SCHRIFTLICHE AUFGABE 1:
Gib die Zeilen der Aufzeichnungen unverändert aus, und zwar vom Anfang der Aufzeichnungen bis einschließlich der Zeile mit „les parcours de soins des personnes.“.

- - -

Dessin informiert Grimm über die drohende Schließung des Verlags C. Bertelsmann und seine Bemühungen, diese in Verhandlungen in Berlin zu verhindern. Insbesondere die Wehrmacht soll sich für das Unternehmen eingesetzt haben, während "bestimmte Kräfte" (die Repräsentanten des Parteiverlags der NSDAP?) auf der anderen Seite auf die Schließung hinarbeiten.

Dokument

Literaturarchiv Marbach: Nachlaß Hans Grimm

Gustav Dessin
Literarischer Mitarbeiter des Verlages C. Bertelsmann in Gütersloh. Heraus-
geber der Zeitschrift "Frohes Leben"
Gütersloh am, 2 April 1943
Unter den Ulmen 1
Fernruf 2072
D[essin]/Tr[use]

 

Herrn
Dr. Hans Grimm
Lippoldsberg / Weser
Klosterhaus

 

Sehr geehrter Herr Doktor,

hoffentlich haben Sie Ihr neues Lebensjahr bei gutem Befinden beginnen können!

- - -

SCHRIFTLICHE AUFGABE 2:
Gib aus dem Seitentext den Abschnitt zwischen „Dessin informiert Grimm“ und „die Schließung hinarbeiten.“ einschließlich beider Stellen wortgetreu zurück.

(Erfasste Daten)
- - -

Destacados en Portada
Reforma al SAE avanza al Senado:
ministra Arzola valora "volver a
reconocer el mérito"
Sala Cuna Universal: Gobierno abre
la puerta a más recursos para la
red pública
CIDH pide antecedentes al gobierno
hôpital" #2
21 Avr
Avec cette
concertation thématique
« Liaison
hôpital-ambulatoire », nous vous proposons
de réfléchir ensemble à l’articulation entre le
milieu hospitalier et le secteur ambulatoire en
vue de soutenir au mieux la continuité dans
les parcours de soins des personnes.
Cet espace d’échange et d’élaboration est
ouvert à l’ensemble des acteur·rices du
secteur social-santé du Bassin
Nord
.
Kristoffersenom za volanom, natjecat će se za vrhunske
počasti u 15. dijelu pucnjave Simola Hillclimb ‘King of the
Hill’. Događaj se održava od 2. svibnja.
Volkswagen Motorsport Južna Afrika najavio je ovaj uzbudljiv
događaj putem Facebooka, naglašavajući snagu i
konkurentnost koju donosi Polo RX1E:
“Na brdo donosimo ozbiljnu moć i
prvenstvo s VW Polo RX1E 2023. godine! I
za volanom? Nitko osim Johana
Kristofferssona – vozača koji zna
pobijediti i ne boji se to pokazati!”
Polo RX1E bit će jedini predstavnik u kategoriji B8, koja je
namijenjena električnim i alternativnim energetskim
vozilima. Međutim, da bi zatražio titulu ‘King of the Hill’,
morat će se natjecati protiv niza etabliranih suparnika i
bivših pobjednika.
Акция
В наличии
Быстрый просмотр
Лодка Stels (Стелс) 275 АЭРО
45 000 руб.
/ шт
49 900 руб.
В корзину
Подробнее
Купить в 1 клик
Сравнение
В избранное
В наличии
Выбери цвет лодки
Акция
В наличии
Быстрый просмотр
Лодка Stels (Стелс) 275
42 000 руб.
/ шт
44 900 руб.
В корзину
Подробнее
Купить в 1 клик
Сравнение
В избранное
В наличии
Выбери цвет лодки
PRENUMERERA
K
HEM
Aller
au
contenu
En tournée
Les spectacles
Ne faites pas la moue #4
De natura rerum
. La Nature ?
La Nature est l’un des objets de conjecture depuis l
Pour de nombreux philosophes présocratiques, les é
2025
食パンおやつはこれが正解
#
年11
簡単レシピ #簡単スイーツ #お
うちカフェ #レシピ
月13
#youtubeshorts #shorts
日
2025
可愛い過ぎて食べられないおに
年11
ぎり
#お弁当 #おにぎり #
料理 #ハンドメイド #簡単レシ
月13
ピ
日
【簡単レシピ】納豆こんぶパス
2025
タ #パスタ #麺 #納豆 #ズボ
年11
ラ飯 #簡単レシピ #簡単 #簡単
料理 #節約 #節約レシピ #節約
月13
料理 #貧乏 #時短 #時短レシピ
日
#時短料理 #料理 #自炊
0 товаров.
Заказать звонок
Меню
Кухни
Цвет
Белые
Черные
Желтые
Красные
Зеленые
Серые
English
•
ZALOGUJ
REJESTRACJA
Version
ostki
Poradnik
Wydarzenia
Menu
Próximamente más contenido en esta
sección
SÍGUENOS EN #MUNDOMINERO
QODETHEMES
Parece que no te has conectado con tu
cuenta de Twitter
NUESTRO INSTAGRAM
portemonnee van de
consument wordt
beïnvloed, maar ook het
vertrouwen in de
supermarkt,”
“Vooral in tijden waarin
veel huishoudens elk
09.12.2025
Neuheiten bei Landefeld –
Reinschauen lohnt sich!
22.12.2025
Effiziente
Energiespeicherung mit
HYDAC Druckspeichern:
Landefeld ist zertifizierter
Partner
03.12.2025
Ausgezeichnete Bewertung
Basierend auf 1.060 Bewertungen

- - -

ERGEBNIS DER AUFGABE 1:
Destacados en Portada
Reforma al SAE avanza al Senado:
ministra Arzola valora "volver a
reconocer el mérito"
Sala Cuna Universal: Gobierno abre
la puerta a más recursos para la
red pública
CIDH pide antecedentes al gobierno
hôpital" #2
21 Avr
Avec cette
concertation thématique
« Liaison
hôpital-ambulatoire », nous vous proposons
de réfléchir ensemble à l’articulation entre le
milieu hospitalier et le secteur ambulatoire en
vue de soutenir au mieux la continuité dans
les parcours de soins des personnes.

ERGEBNIS DER AUFGABE 2:
Dessin informiert Grimm über die drohende Schließung des Verlags C. Bertelsmann und seine Bemühungen, diese in Verhandlungen in Berlin zu verhindern. Insbesondere die Wehrmacht soll sich für das Unternehmen eingesetzt haben, während "bestimmte Kräfte" (die Repräsentanten des Parteiverlags der NSDAP?) auf der anderen Seite auf die Schließung hinarbeiten.